### Your goal
Without including any picture, return the complete set of records exactly.

### Extracted entries
· · · · · · ·
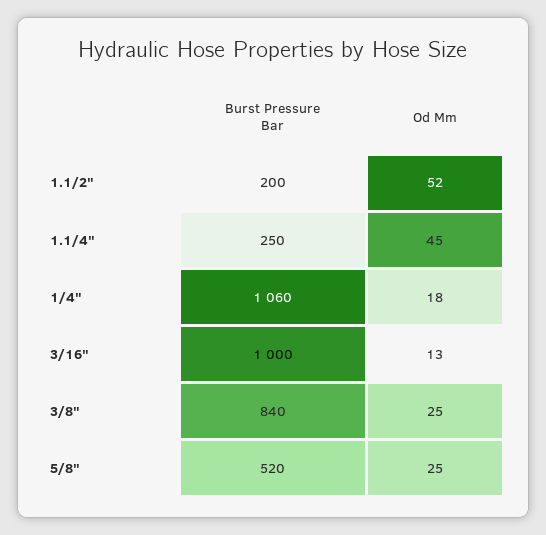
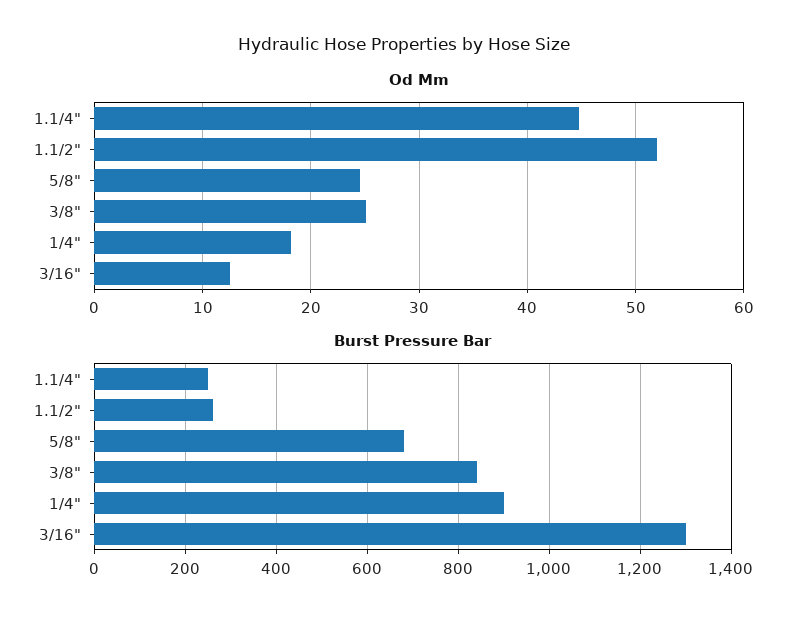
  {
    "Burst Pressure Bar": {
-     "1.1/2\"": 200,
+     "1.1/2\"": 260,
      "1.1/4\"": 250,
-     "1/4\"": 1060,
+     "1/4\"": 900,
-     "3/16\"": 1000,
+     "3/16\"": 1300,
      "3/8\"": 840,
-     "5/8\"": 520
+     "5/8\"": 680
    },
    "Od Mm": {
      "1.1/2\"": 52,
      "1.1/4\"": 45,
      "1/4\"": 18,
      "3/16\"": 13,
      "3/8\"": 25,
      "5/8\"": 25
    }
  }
· · · · · · ·
### Answer section
  {
    "Burst Pressure Bar": {
-     "1.1/2\"": 200,
+     "1.1/2\"": 260,
      "1.1/4\"": 250,
-     "1/4\"": 1060,
+     "1/4\"": 900,
-     "3/16\"": 1000,
+     "3/16\"": 1300,
      "3/8\"": 840,
-     "5/8\"": 520
+     "5/8\"": 680
    },
    "Od Mm": {
      "1.1/2\"": 52,
      "1.1/4\"": 45,
      "1/4\"": 18,
      "3/16\"": 13,
      "3/8\"": 25,
      "5/8\"": 25
    }
  }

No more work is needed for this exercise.